RAW DATA below:

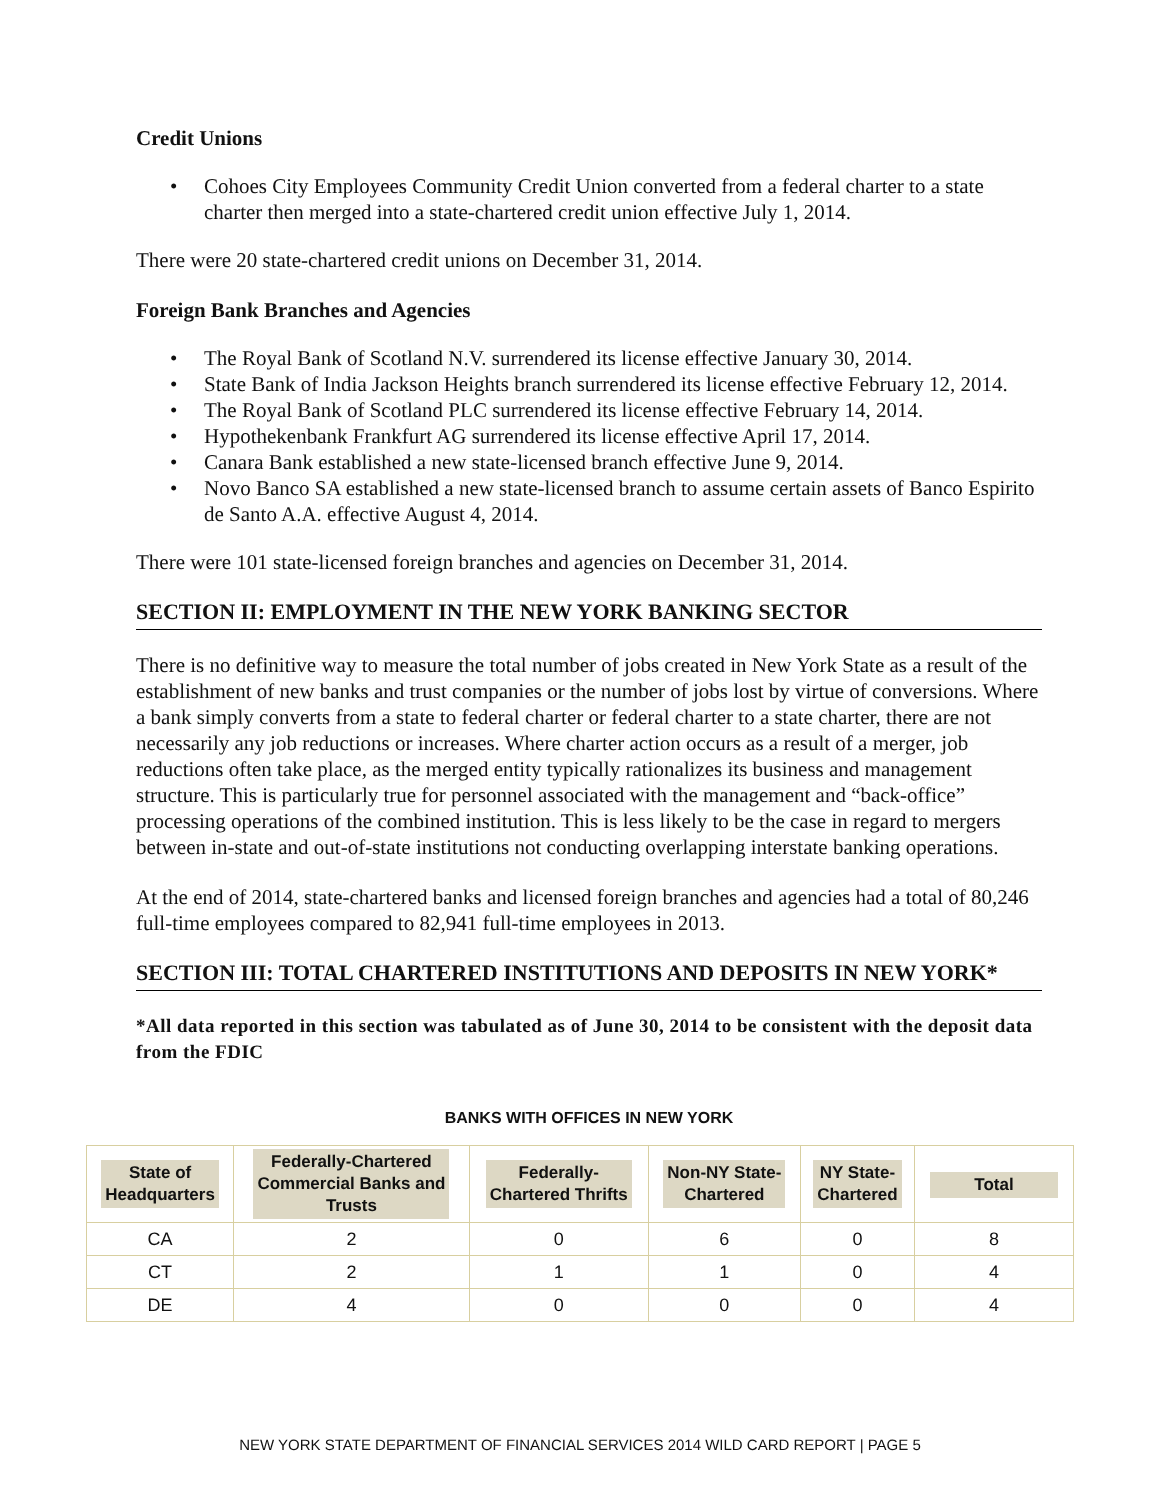Credit Unions
Cohoes City Employees Community Credit Union converted from a federal charter to a state charter then merged into a state-chartered credit union effective July 1, 2014.
There were 20 state-chartered credit unions on December 31, 2014.
Foreign Bank Branches and Agencies
The Royal Bank of Scotland N.V. surrendered its license effective January 30, 2014.
State Bank of India Jackson Heights branch surrendered its license effective February 12, 2014.
The Royal Bank of Scotland PLC surrendered its license effective February 14, 2014.
Hypothekenbank Frankfurt AG surrendered its license effective April 17, 2014.
Canara Bank established a new state-licensed branch effective June 9, 2014.
Novo Banco SA established a new state-licensed branch to assume certain assets of Banco Espirito de Santo A.A. effective August 4, 2014.
There were 101 state-licensed foreign branches and agencies on December 31, 2014.
SECTION II: EMPLOYMENT IN THE NEW YORK BANKING SECTOR
There is no definitive way to measure the total number of jobs created in New York State as a result of the establishment of new banks and trust companies or the number of jobs lost by virtue of conversions. Where a bank simply converts from a state to federal charter or federal charter to a state charter, there are not necessarily any job reductions or increases. Where charter action occurs as a result of a merger, job reductions often take place, as the merged entity typically rationalizes its business and management structure. This is particularly true for personnel associated with the management and “back-office” processing operations of the combined institution. This is less likely to be the case in regard to mergers between in-state and out-of-state institutions not conducting overlapping interstate banking operations.
At the end of 2014, state-chartered banks and licensed foreign branches and agencies had a total of 80,246 full-time employees compared to 82,941 full-time employees in 2013.
SECTION III: TOTAL CHARTERED INSTITUTIONS AND DEPOSITS IN NEW YORK*
*All data reported in this section was tabulated as of June 30, 2014 to be consistent with the deposit data from the FDIC
BANKS WITH OFFICES IN NEW YORK
| State of Headquarters | Federally-Chartered Commercial Banks and Trusts | Federally- Chartered Thrifts | Non-NY State- Chartered | NY State- Chartered | Total |
| --- | --- | --- | --- | --- | --- |
| CA | 2 | 0 | 6 | 0 | 8 |
| CT | 2 | 1 | 1 | 0 | 4 |
| DE | 4 | 0 | 0 | 0 | 4 |
NEW YORK STATE DEPARTMENT OF FINANCIAL SERVICES 2014 WILD CARD REPORT | PAGE 5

End of RAW DATA.

■ WHAT YOU ARE ASKED TO DO ■
Starting at the line that has "There is no" and ending at the line that has "BANKS WITH OFFICES IN NEW YORK", please write out the lines above exactly, leaving out all others.

■ EXPECTED ANSWER ■
There is no definitive way to measure the total number of jobs created in New York State as a result of the establishment of new banks and trust companies or the number of jobs lost by virtue of conversions. Where a bank simply converts from a state to federal charter or federal charter to a state charter, there are not necessarily any job reductions or increases. Where charter action occurs as a result of a merger, job reductions often take place, as the merged entity typically rationalizes its business and management structure. This is particularly true for personnel associated with the management and “back-office” processing operations of the combined institution. This is less likely to be the case in regard to mergers between in-state and out-of-state institutions not conducting overlapping interstate banking operations.
At the end of 2014, state-chartered banks and licensed foreign branches and agencies had a total of 80,246 full-time employees compared to 82,941 full-time employees in 2013.
SECTION III: TOTAL CHARTERED INSTITUTIONS AND DEPOSITS IN NEW YORK*
*All data reported in this section was tabulated as of June 30, 2014 to be consistent with the deposit data from the FDIC
BANKS WITH OFFICES IN NEW YORK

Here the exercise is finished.